"""
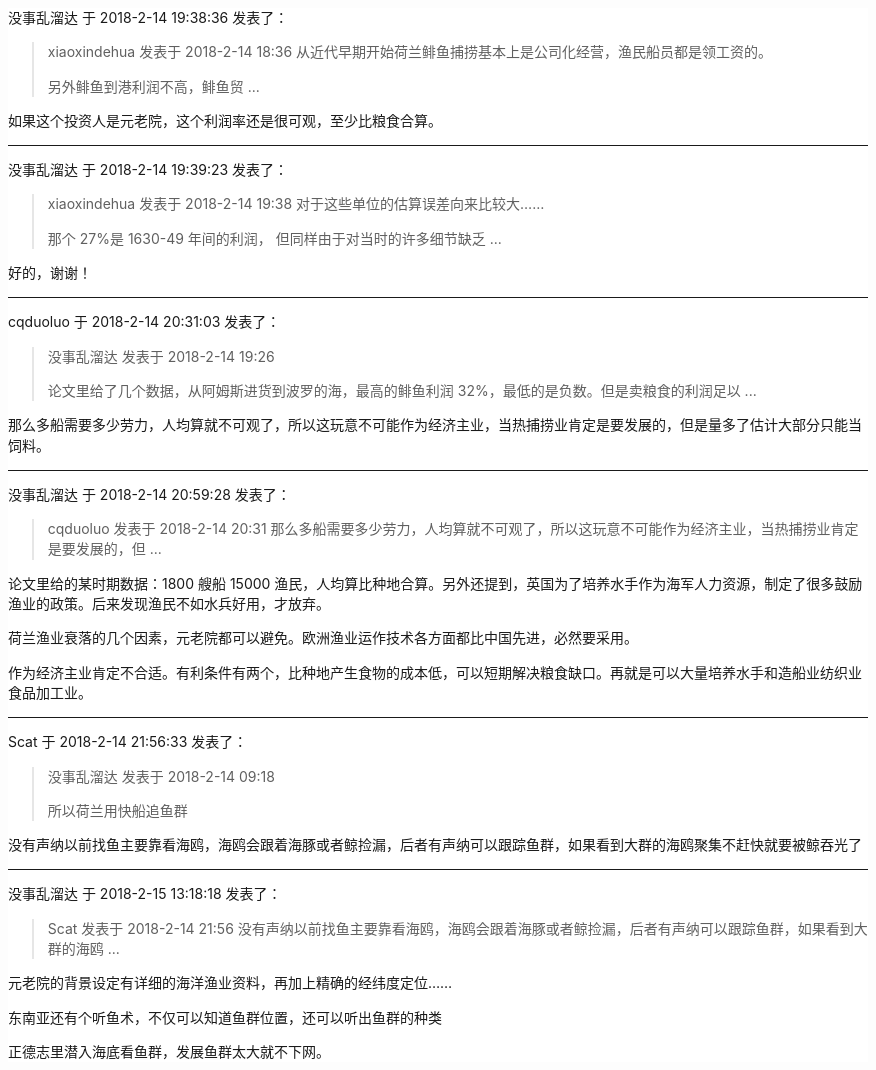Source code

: 
没事乱溜达 于 2018-2-14 19:38:36 发表了：

> xiaoxindehua 发表于 2018-2-14 18:36 从近代早期开始荷兰鲱鱼捕捞基本上是公司化经营，渔民船员都是领工资的。
>
> 另外鲱鱼到港利润不高，鲱鱼贸 ...

如果这个投资人是元老院，这个利润率还是很可观，至少比粮食合算。

---

没事乱溜达 于 2018-2-14 19:39:23 发表了：

> xiaoxindehua 发表于 2018-2-14 19:38 对于这些单位的估算误差向来比较大……
>
> 那个 27%是 1630-49 年间的利润， 但同样由于对当时的许多细节缺乏 ...

好的，谢谢！

---

cqduoluo 于 2018-2-14 20:31:03 发表了：

> 没事乱溜达 发表于 2018-2-14 19:26
>
> 论文里给了几个数据，从阿姆斯进货到波罗的海，最高的鲱鱼利润 32%，最低的是负数。但是卖粮食的利润足以 ...

那么多船需要多少劳力，人均算就不可观了，所以这玩意不可能作为经济主业，当热捕捞业肯定是要发展的，但是量多了估计大部分只能当饲料。

---

没事乱溜达 于 2018-2-14 20:59:28 发表了：

> cqduoluo 发表于 2018-2-14 20:31 那么多船需要多少劳力，人均算就不可观了，所以这玩意不可能作为经济主业，当热捕捞业肯定是要发展的，但 ...

论文里给的某时期数据：1800 艘船 15000 渔民，人均算比种地合算。另外还提到，英国为了培养水手作为海军人力资源，制定了很多鼓励渔业的政策。后来发现渔民不如水兵好用，才放弃。

荷兰渔业衰落的几个因素，元老院都可以避免。欧洲渔业运作技术各方面都比中国先进，必然要采用。

作为经济主业肯定不合适。有利条件有两个，比种地产生食物的成本低，可以短期解决粮食缺口。再就是可以大量培养水手和造船业纺织业食品加工业。

---

Scat 于 2018-2-14 21:56:33 发表了：

> 没事乱溜达 发表于 2018-2-14 09:18
>
> 所以荷兰用快船追鱼群

没有声纳以前找鱼主要靠看海鸥，海鸥会跟着海豚或者鲸捡漏，后者有声纳可以跟踪鱼群，如果看到大群的海鸥聚集不赶快就要被鲸吞光了

---

没事乱溜达 于 2018-2-15 13:18:18 发表了：

> Scat 发表于 2018-2-14 21:56 没有声纳以前找鱼主要靠看海鸥，海鸥会跟着海豚或者鲸捡漏，后者有声纳可以跟踪鱼群，如果看到大群的海鸥 ...

元老院的背景设定有详细的海洋渔业资料，再加上精确的经纬度定位……

东南亚还有个听鱼术，不仅可以知道鱼群位置，还可以听出鱼群的种类

正德志里潜入海底看鱼群，发展鱼群太大就不下网。

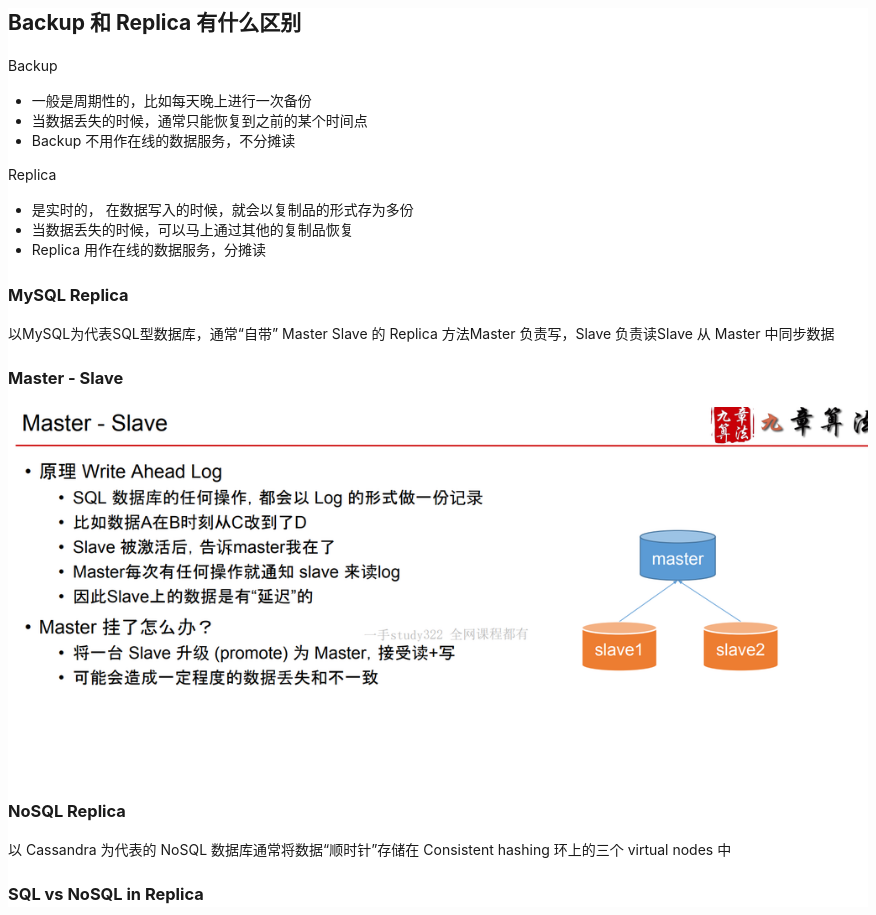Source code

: 

## Backup 和 Replica 有什么区别



Backup

- 一般是周期性的，比如每天晚上进行一次备份
- 当数据丢失的时候，通常只能恢复到之前的某个时间点
- Backup 不用作在线的数据服务，不分摊读

Replica

- 是实时的， 在数据写入的时候，就会以复制品的形式存为多份
- 当数据丢失的时候，可以马上通过其他的复制品恢复
- Replica 用作在线的数据服务，分摊读

### MySQL Replica

以MySQL为代表SQL型数据库，通常“自带” Master Slave 的 Replica 方法Master 负责写，Slave 负责读Slave 从 Master 中同步数据

 

### Master - Slave

![1664332592472](数据库拓展与一致性哈希算法.assets/1664332592472.png)



### NoSQL Replica

以 Cassandra 为代表的 NoSQL 数据库通常将数据“顺时针”存储在 Consistent hashing 环上的三个 virtual nodes 中



### SQL vs NoSQL in Replica
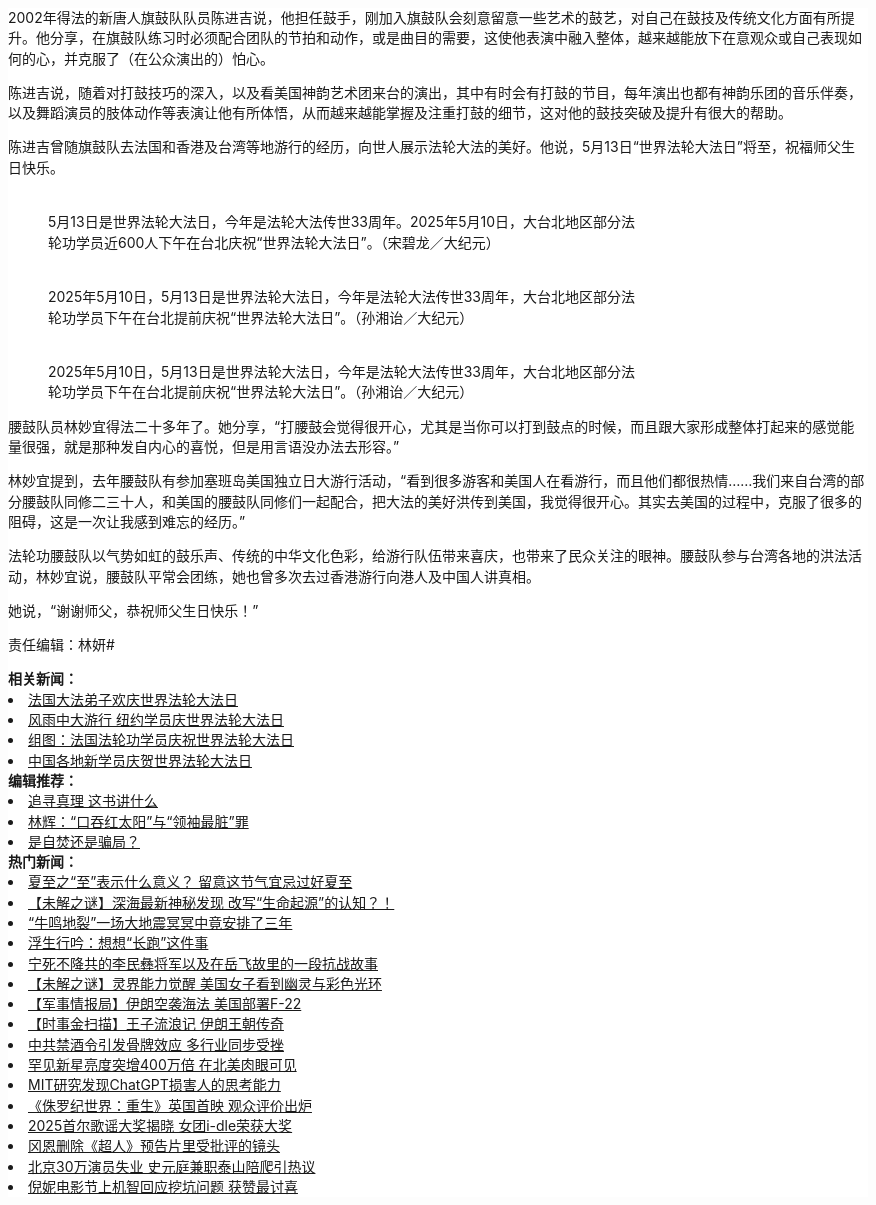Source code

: <p>2002年得法的新唐人旗鼓队队员陈进吉说，他担任鼓手，刚加入旗鼓队会刻意留意一些艺术的鼓艺，对自己在鼓技及传统文化方面有所提升。他分享，在旗鼓队练习时必须配合团队的节拍和动作，或是曲目的需要，这使他表演中融入整体，越来越能放下在意观众或自己表现如何的心，并克服了（在公众演出的）怕心。</p>
<p>陈进吉说，随着对打鼓技巧的深入，以及看美国神韵艺术团来台的演出，其中有时会有打鼓的节目，每年演出也都有神韵乐团的音乐伴奏，以及舞蹈演员的肢体动作等表演让他有所体悟，从而越来越能掌握及注重打鼓的细节，这对他的鼓技突破及提升有很大的帮助。</p>
<p>陈进吉曾随旗鼓队去法国和香港及台湾等地游行的经历，向世人展示法轮大法的美好。他说，5月13日“世界法轮大法日”将至，祝福师父生日快乐。</p>
<figure id="attachment_14504676" aria-describedby="caption-attachment-14504676" style="width: 600px" class="wp-caption aligncenter"><a target="_blank" href="https://i.epochtimes.com/assets/uploads/2025/05/id14504676-250510093714100311.jpg"><img decoding="async" class="size-large wp-image-14504676" title="" src="https://i.epochtimes.com/assets/uploads/2025/05/id14504676-250510093714100311-600x400.jpg" alt="" width="600" b="400" /></a><figcaption id="caption-attachment-14504676" class="wp-caption-text">5月13日是世界法轮大法日，今年是法轮大法传世33周年。2025年5月10日，大台北地区部分法轮功学员近600人下午在台北庆祝“世界法轮大法日”。（宋碧龙／大纪元）</figcaption></figure>
<figure id="attachment_14506179" aria-describedby="caption-attachment-14506179" style="width: 600px" class="wp-caption aligncenter"><a target="_blank" href="https://i.epochtimes.com/assets/uploads/2025/05/id14506179-250510094424100311.jpg"><img decoding="async" class="size-large wp-image-14506179" title="" src="https://i.epochtimes.com/assets/uploads/2025/05/id14506179-250510094424100311-600x365.jpg" alt="" width="600" b="365" /></a><figcaption id="caption-attachment-14506179" class="wp-caption-text">2025年5月10日，5月13日是世界法轮大法日，今年是法轮大法传世33周年，大台北地区部分法轮功学员下午在台北提前庆祝“世界法轮大法日”。（孙湘诒／大纪元）</figcaption></figure>
<figure id="attachment_14506180" aria-describedby="caption-attachment-14506180" style="width: 600px" class="wp-caption aligncenter"><a target="_blank" href="https://i.epochtimes.com/assets/uploads/2025/05/id14506180-250510094414100311.jpg"><img decoding="async" class="size-large wp-image-14506180" title="" src="https://i.epochtimes.com/assets/uploads/2025/05/id14506180-250510094414100311-600x400.jpg" alt="" width="600" b="400" /></a><figcaption id="caption-attachment-14506180" class="wp-caption-text">2025年5月10日，5月13日是世界法轮大法日，今年是法轮大法传世33周年，大台北地区部分法轮功学员下午在台北提前庆祝“世界法轮大法日”。（孙湘诒／大纪元）</figcaption></figure>
<p>腰鼓队员林妙宜得法二十多年了。她分享，“打腰鼓会觉得很开心，尤其是当你可以打到鼓点的时候，而且跟大家形成整体打起来的感觉能量很强，就是那种发自内心的喜悦，但是用言语没办法去形容。”</p>
<p>林妙宜提到，去年腰鼓队有参加塞班岛美国独立日大游行活动，“看到很多游客和美国人在看游行，而且他们都很热情&#8230;&#8230;我们来自台湾的部分腰鼓队同修二三十人，和美国的腰鼓队同修们一起配合，把大法的美好洪传到美国，我觉得很开心。其实去美国的过程中，克服了很多的阻碍，这是一次让我感到难忘的经历。”</p>
<p>法轮功腰鼓队以气势如虹的鼓乐声、传统的中华文化色彩，给游行队伍带来喜庆，也带来了民众关注的眼神。腰鼓队参与台湾各地的洪法活动，林妙宜说，腰鼓队平常会团练，她也曾多次去过香港游行向港人及中国人讲真相。</p>
<p>她说，“谢谢师父，恭祝师父生日快乐！”</p>
<p>责任编辑：林妍#</p>
<strong>相关新闻：</strong>
<li><a href="https://github.com/1992513/djy/blob/master/gb/25/5/8/n14502102.md#1">法国大法弟子欢庆世界法轮大法日</a></li>
<li><a href="https://github.com/1992513/djy/blob/master/gb/25/5/9/n14503851.md#1">风雨中大游行 纽约学员庆世界法轮大法日</a></li>
<li><a href="https://github.com/1992513/djy/blob/master/gb/25/5/9/n14503978.md#1">组图：法国法轮功学员庆祝世界法轮大法日</a></li>
<li><a href="https://github.com/1992513/djy/blob/master/gb/25/5/10/n14504233.md#1">中国各地新学员庆贺世界法轮大法日</a></li>
<strong>编辑推荐：</strong>
<li><a href="https://github.com/1992513/djy/blob/master/gb/19/1/5/n10955468.md?dfh#1" target="_blank">追寻真理 这书讲什么</a></li><li><a href="https://github.com/1992513/djy/blob/master/gb/19/3/6/n11093693.md#1" target="_blank">林辉：“口吞红太阳”与“领袖最脏”罪</a></li><li><a href="https://github.com/1992513/djy/blob/master/gb/8/3/29/n2063507.md#1" target="_blank">是自焚还是骗局？</a></li>
<strong>热门新闻：</strong>
<li><a href="https://github.com/1992513/djy/blob/master/gb/25/6/17/n14532918.md#1">夏至之“至”表示什么意义？ 留意这节气宜忌过好夏至</a></li>
<li><a href="https://github.com/1992513/djy/blob/master/gb/25/6/18/n14534051.md#1">【未解之谜】深海最新神秘发现 改写“生命起源”的认知？！</a></li>
<li><a href="https://github.com/1992513/djy/blob/master/gb/24/4/30/n14237654.md#1">“牛鸣地裂”一场大地震冥冥中竟安排了三年</a></li>
<li><a href="https://github.com/1992513/djy/blob/master/gb/25/6/15/n14531783.md#1">浮生行吟：想想“长跑”这件事</a></li>
<li><a href="https://github.com/1992513/djy/blob/master/gb/25/6/10/n14528102.md#1">宁死不降共的李民彝将军以及在岳飞故里的一段抗战故事</a></li>
<li><a href="https://github.com/1992513/djy/blob/master/gb/25/6/21/n14535826.md#1">【未解之谜】灵界能力觉醒 美国女子看到幽灵与彩色光环</a></li>
<li><a href="https://github.com/1992513/djy/blob/master/gb/25/6/22/n14536133.md#1">【军事情报局】伊朗空袭海法 美国部署F-22</a></li>
<li><a href="https://github.com/1992513/djy/blob/master/gb/25/6/22/n14536202.md#1">【时事金扫描】王子流浪记 伊朗王朝传奇</a></li>
<li><a href="https://github.com/1992513/djy/blob/master/gb/25/6/20/n14535495.md#1">中共禁酒令引发骨牌效应 多行业同步受挫</a></li>
<li><a href="https://github.com/1992513/djy/blob/master/gb/25/6/20/n14535433.md#1">罕见新星亮度突增400万倍 在北美肉眼可见</a></li>
<li><a href="https://github.com/1992513/djy/blob/master/gb/25/6/19/n14535067.md#1">MIT研究发现ChatGPT损害人的思考能力</a></li>
<li><a href="https://github.com/1992513/djy/blob/master/gb/25/6/20/n14535224.md#1">《侏罗纪世界：重生》英国首映 观众评价出炉</a></li>
<li><a href="https://github.com/1992513/djy/blob/master/gb/25/6/21/n14536088.md#1">2025首尔歌谣大奖揭晓 女团i-dle荣获大奖</a></li>
<li><a href="https://github.com/1992513/djy/blob/master/gb/25/6/20/n14535401.md#1">冈恩删除《超人》预告片里受批评的镜头</a></li>
<li><a href="https://github.com/1992513/djy/blob/master/gb/25/6/19/n14535021.md#1">北京30万演员失业 史元庭兼职泰山陪爬引热议</a></li>
<li><a href="https://github.com/1992513/djy/blob/master/gb/25/6/20/n14535770.md#1">倪妮电影节上机智回应挖坑问题 获赞最讨喜</a></li>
"""
Determina cuántas líneas de las filas anteriores contienen la cadena "Scat", distinguiendo entre mayúsculas y minúsculas. Responde únicamente con el número.

### Tu solución:
2